HRH was also introduced to community leaders working with the brigades to open up the dialogue and build trust between the army and people of different faiths, such as Nottingham’s Karimia Institute, one of 16 organisations from the area to sign the Armed Forces Covenant in December of last year, a voluntary pledge from business, charities and organisations that wish to demonstrate support for the Armed Forces Community.
On addressing the crowds, the Prince of Wales expressed his gratitude to the army for the event, and for their continued work in community relations.
HRH said: “I hope that this particular initiative will flourish. I hope that we can build on the contacts with some of the organisations and charities that I have started over the years, so that we can make the most of all these connections in order to encourage a greater understanding between the different groups in this country and the military.”
Senior British Army officer, Lieutenant General James Bashall, thanked HRH for his presence and his role in launching the event before expressing a commitment to diversity. He said: “From an army perspective, we remain committed to having an army that represents the society that we defend and we are looking to increase the representation from many communities, because it makes us a stronger army , a more diverse army and an army that is better understood by the whole nation.”
Also in attendance was Asim Hafiz, Imam and Islamic Advisor to the British Armed Forces, who was keen to promote dialogue and respect between the military and Muslim communities.

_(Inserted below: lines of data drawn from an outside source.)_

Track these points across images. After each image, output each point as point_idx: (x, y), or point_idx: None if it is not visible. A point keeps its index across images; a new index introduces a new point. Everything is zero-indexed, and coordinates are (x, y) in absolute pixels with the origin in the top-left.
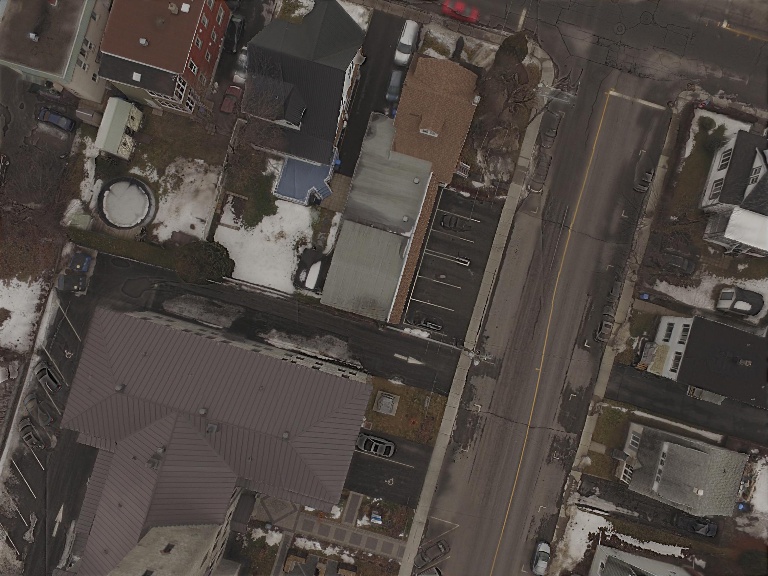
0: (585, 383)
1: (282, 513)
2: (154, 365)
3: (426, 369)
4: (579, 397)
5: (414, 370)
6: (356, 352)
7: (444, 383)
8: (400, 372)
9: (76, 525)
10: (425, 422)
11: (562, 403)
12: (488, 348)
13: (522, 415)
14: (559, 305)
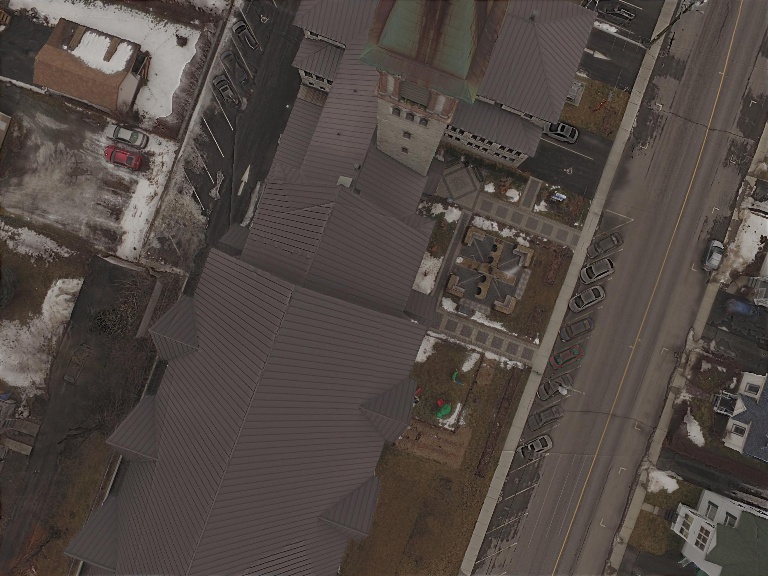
0: (766, 91)
1: (462, 191)
2: None
3: (611, 64)
4: (759, 104)
5: (599, 64)
6: None
7: (628, 80)
8: (586, 65)
9: (267, 177)
10: (607, 115)
11: (742, 109)
12: (673, 50)
13: (702, 116)
14: (746, 12)
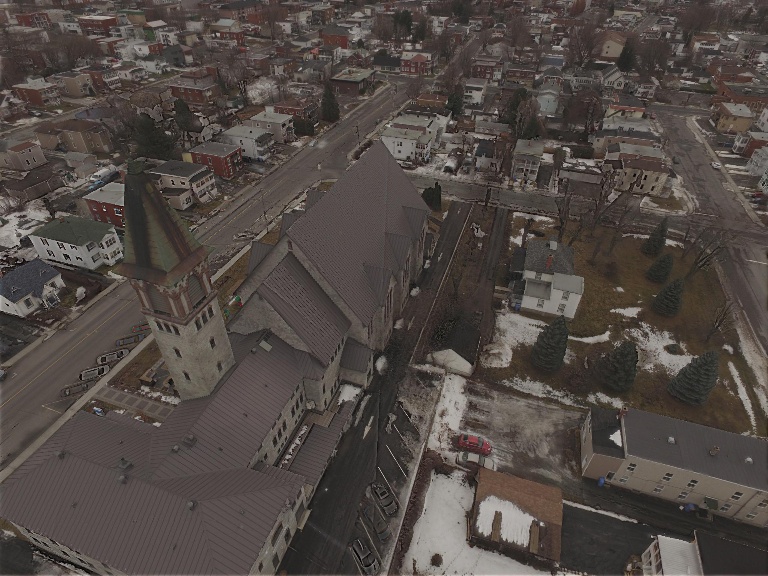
0: None
1: None
2: (166, 534)
3: None
4: None
5: None
6: (30, 571)
7: None
8: None
9: None
10: None
11: None
12: None
13: None
14: None
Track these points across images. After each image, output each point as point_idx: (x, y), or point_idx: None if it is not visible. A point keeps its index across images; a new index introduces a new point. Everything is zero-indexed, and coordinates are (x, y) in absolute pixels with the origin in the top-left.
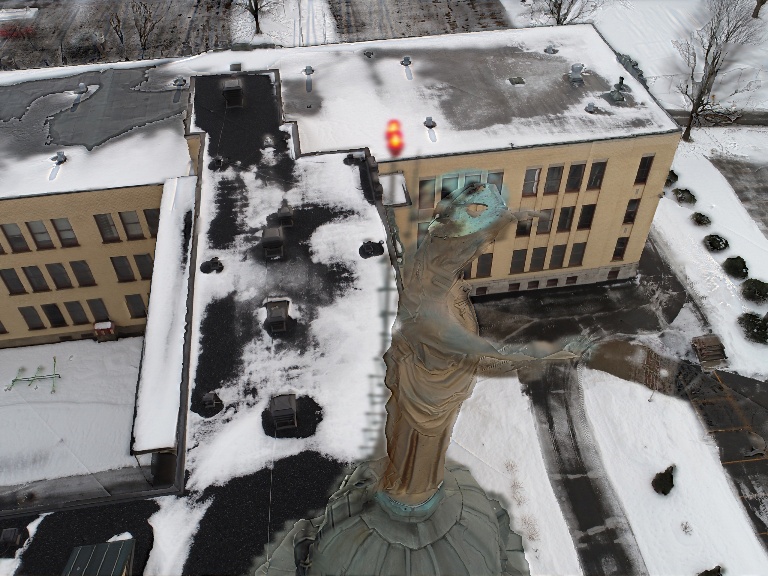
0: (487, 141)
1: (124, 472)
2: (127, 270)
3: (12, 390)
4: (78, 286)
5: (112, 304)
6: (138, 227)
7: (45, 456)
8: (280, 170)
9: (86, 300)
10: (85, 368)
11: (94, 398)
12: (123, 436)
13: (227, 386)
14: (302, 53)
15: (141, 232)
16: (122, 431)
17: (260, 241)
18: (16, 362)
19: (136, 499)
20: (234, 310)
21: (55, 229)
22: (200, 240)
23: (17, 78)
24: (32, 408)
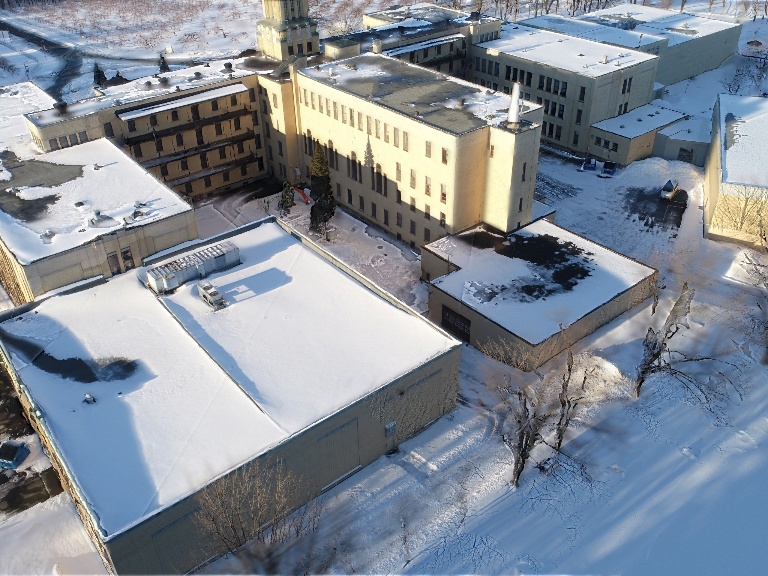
0: (49, 103)
1: None
2: None
3: None
4: None
5: None
6: None
7: None
8: None
9: None
10: None
11: None
12: None
13: None
14: None
15: None
16: None
17: None
18: None
19: None
20: None
21: None
22: None
23: None
24: None
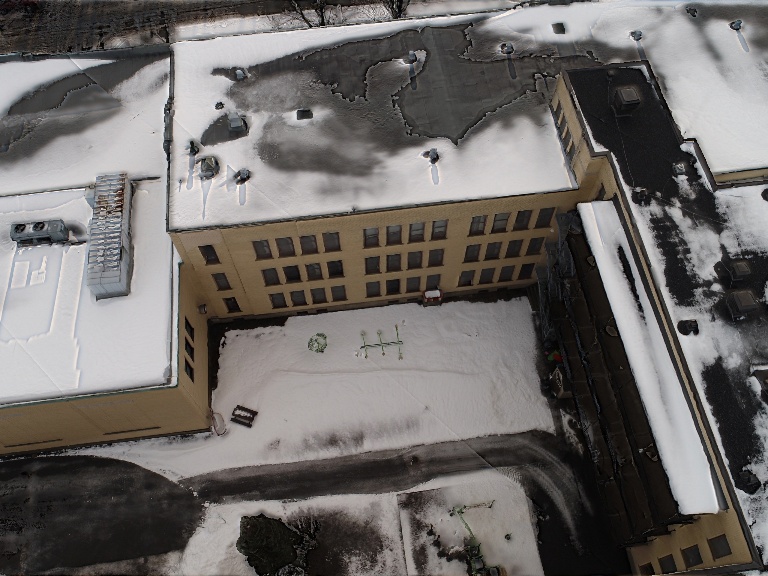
0: None
1: (491, 440)
2: (473, 252)
3: (363, 355)
4: (426, 266)
5: (447, 278)
6: (503, 222)
7: (416, 422)
8: (703, 205)
9: (427, 276)
10: (421, 334)
11: (442, 366)
12: (480, 405)
13: (755, 462)
14: (621, 8)
15: (504, 226)
16: (478, 400)
17: (719, 297)
18: (355, 326)
19: (729, 573)
20: (728, 379)
21: (432, 227)
22: (665, 295)
23: (335, 38)
24: (389, 375)
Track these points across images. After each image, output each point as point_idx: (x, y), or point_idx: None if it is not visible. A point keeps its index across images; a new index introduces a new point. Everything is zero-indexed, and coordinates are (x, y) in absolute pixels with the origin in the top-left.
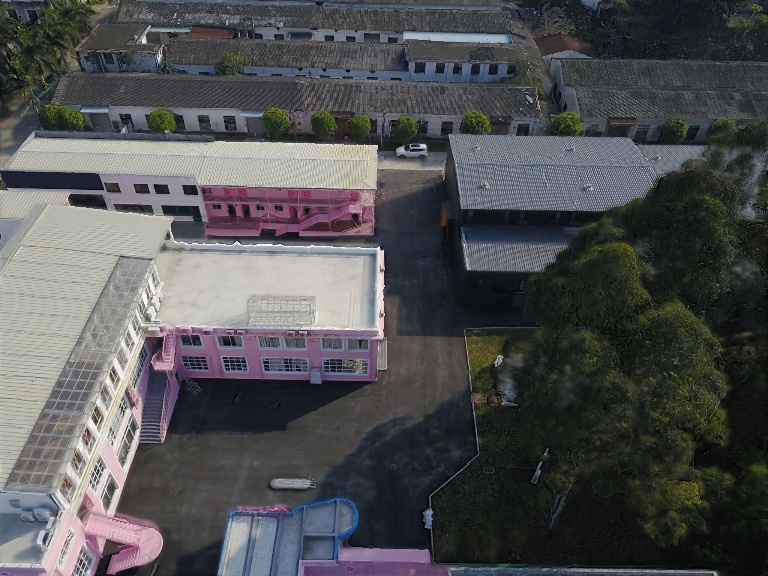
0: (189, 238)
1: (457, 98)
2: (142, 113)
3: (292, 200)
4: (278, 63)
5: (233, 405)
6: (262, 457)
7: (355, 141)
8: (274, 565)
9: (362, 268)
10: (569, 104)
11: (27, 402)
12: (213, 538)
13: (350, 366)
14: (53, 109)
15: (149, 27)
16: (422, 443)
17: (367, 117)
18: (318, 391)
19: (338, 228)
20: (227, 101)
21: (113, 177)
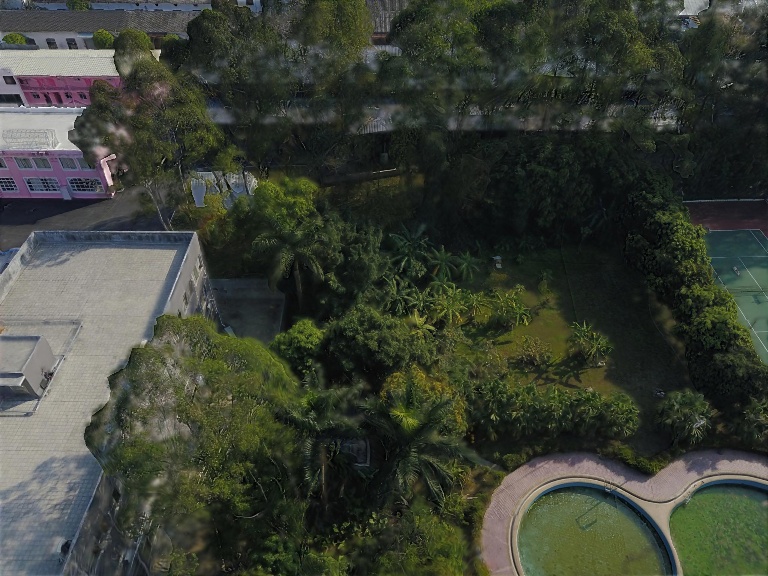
0: None
1: None
2: (2, 38)
3: None
4: None
5: (3, 211)
6: (11, 237)
7: None
8: None
9: None
10: None
11: None
12: None
13: (90, 185)
14: None
15: None
16: None
17: (176, 36)
18: (68, 204)
19: None
20: (67, 26)
21: None
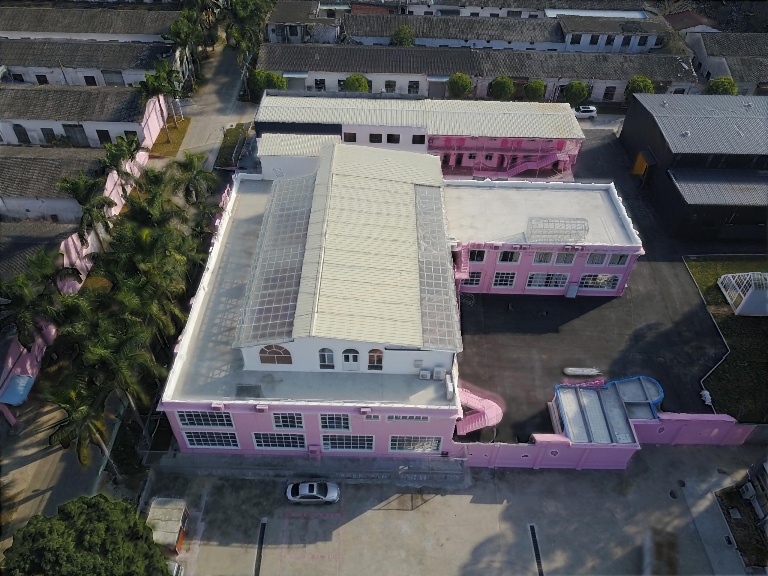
0: None
1: (619, 65)
2: (336, 78)
3: (505, 149)
4: (446, 35)
5: (507, 313)
6: (548, 352)
7: None
8: (609, 422)
9: (601, 200)
10: (715, 72)
11: (405, 288)
12: (533, 410)
13: (602, 282)
14: (262, 74)
15: (319, 3)
16: (678, 343)
17: (542, 82)
18: (573, 303)
19: (543, 175)
20: (413, 67)
21: (354, 127)
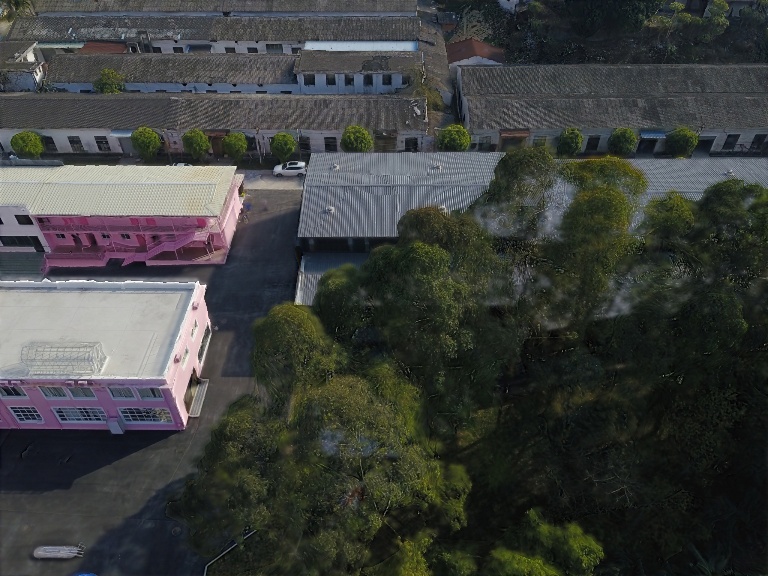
0: (28, 270)
1: (340, 112)
2: (10, 135)
3: (135, 228)
4: (161, 79)
5: (20, 460)
6: (35, 520)
7: None
8: None
9: (175, 305)
10: (465, 115)
11: None
12: None
13: (152, 415)
14: None
15: (35, 44)
16: None
17: (242, 134)
18: (119, 442)
19: (187, 256)
20: (97, 121)
21: None
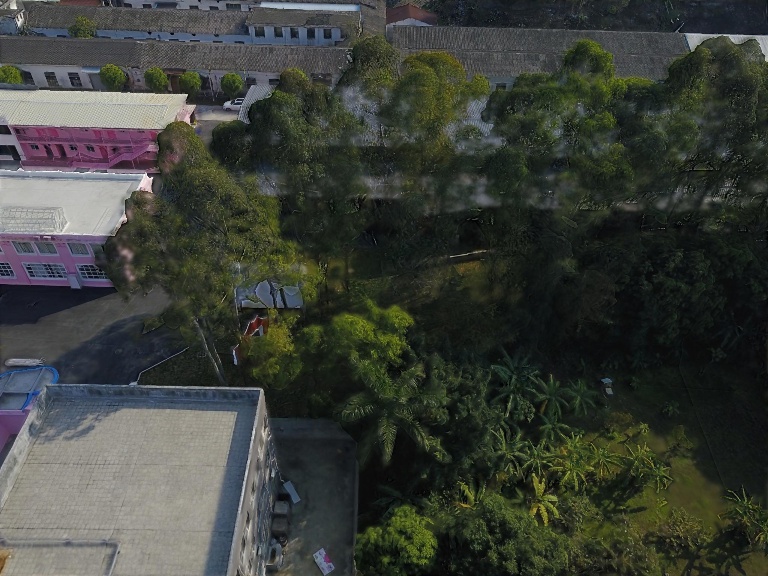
0: None
1: (283, 57)
2: None
3: (98, 140)
4: (129, 27)
5: None
6: (7, 343)
7: (191, 97)
8: None
9: (126, 190)
10: None
11: None
12: None
13: None
14: None
15: None
16: (151, 334)
17: (196, 73)
18: (77, 294)
19: (143, 167)
20: (70, 59)
21: None
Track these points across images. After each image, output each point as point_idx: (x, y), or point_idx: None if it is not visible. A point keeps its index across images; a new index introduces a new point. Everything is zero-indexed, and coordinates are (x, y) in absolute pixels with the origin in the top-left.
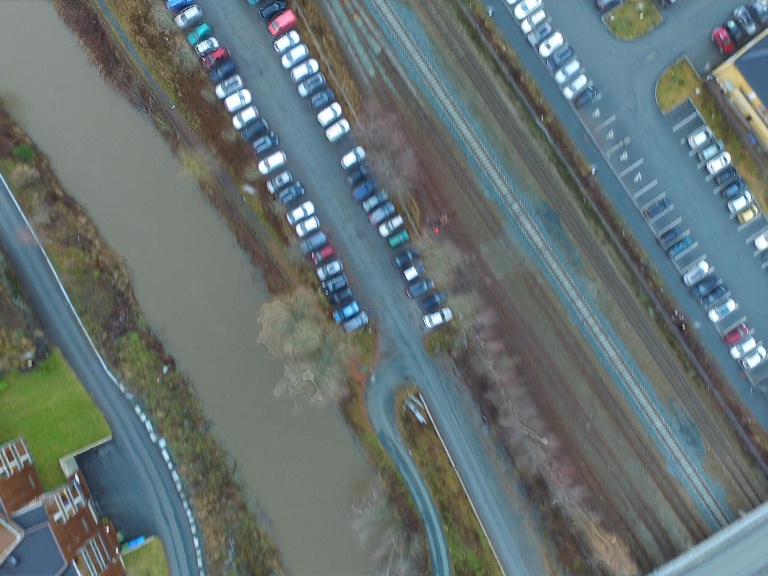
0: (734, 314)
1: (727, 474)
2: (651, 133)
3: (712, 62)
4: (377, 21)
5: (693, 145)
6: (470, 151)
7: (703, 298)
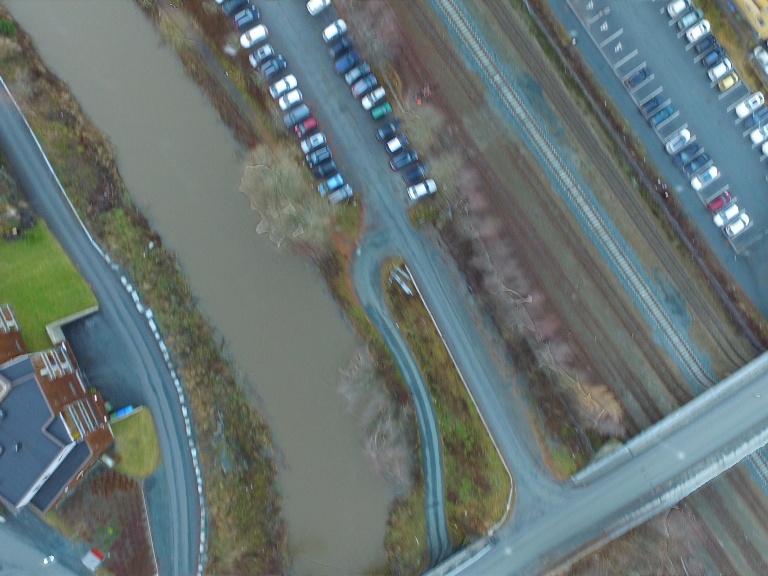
0: (717, 182)
1: (713, 343)
2: (631, 3)
3: None
4: None
5: (672, 13)
6: (451, 23)
7: (685, 166)
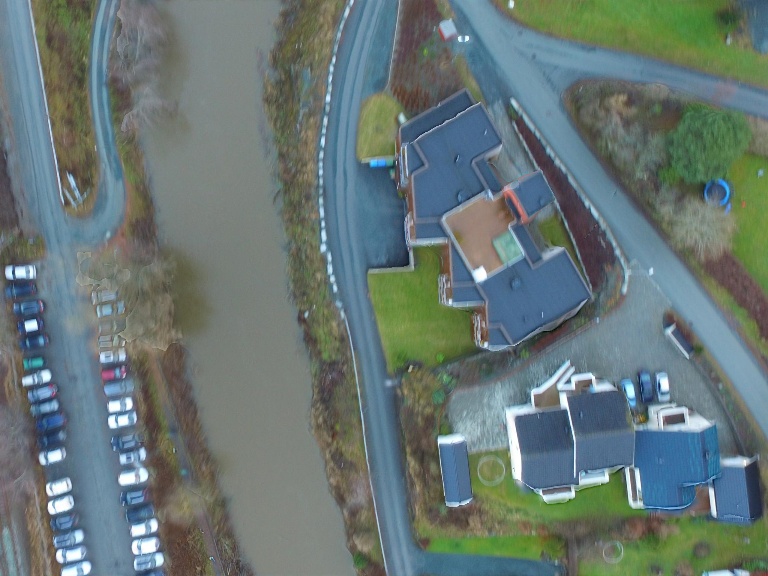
0: None
1: None
2: None
3: None
4: None
5: None
6: None
7: None
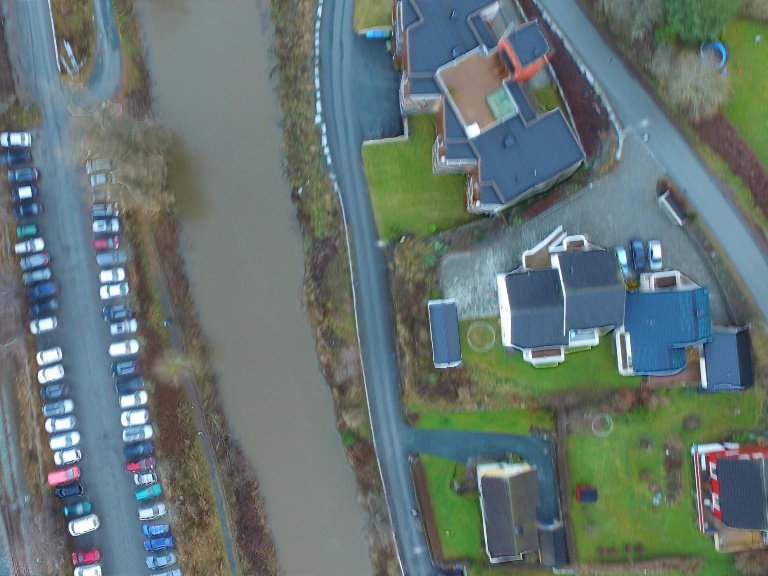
0: None
1: None
2: None
3: None
4: None
5: None
6: None
7: None
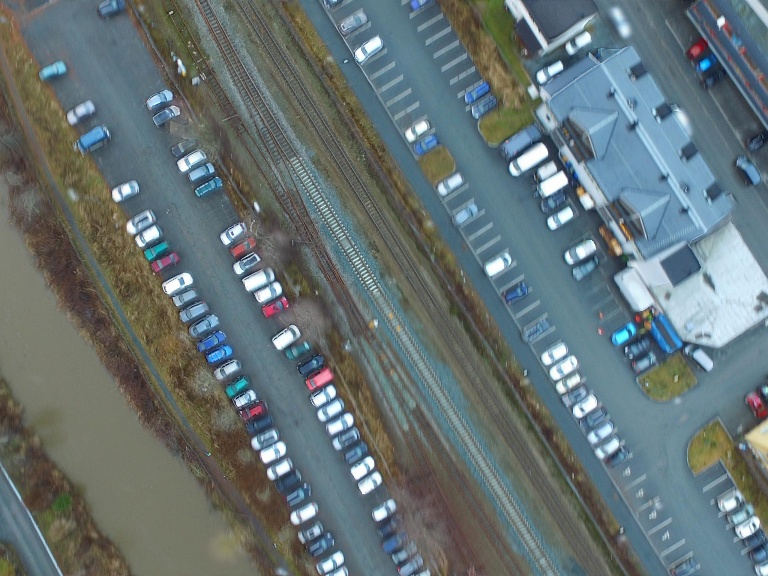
0: None
1: None
2: (681, 493)
3: (745, 424)
4: (413, 377)
5: (723, 509)
6: (500, 506)
7: None
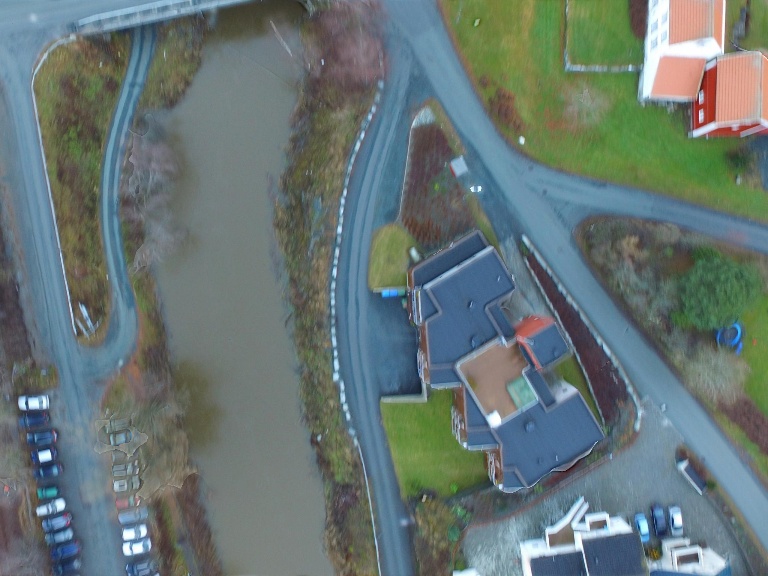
0: None
1: None
2: None
3: None
4: None
5: None
6: None
7: None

He said: “There is a perception that the Muslim community are hostile towards the armed forces and because the army has been engaged in Muslim countries, people think the army is hostile towards the Muslim community.
“I think by showing that the Muslim community can respect the armed forces and the armed forces respect the Muslim community, we are able to break down those bridges and challenge those misperceptions.”
Colonel Stuart Williams of the Nottingham based 7th Infantry Brigade has been working to build relationships between the military and communities across the East Midlands. He said: “I think Leicester is really important, because of the make-up, the population that exists, the different ethnic communities and faith groups that exist in Leicester, there’s no better place to showcase what we as an army are doing.”
With its emphasis on relations with faith communities, the event raises questions as to how the army are working to counteract Islamophobia. Colonel Williams added: “We’re breaking down that ignorance and we are spreading that word across the country. So I think today when people see who we’re talking to, it will go some way. It won’t answer it all, it won’t solve it all, but the only barrier is someone else’s ignorance.”
Earlier this morning, the Prince of Wales also visited the City of Leicester College to engage with young people taking part in personal development programmes and this afternoon, paid a surprise visit to Narborough Road, named the the most multi-cultural street in the UK in 2016.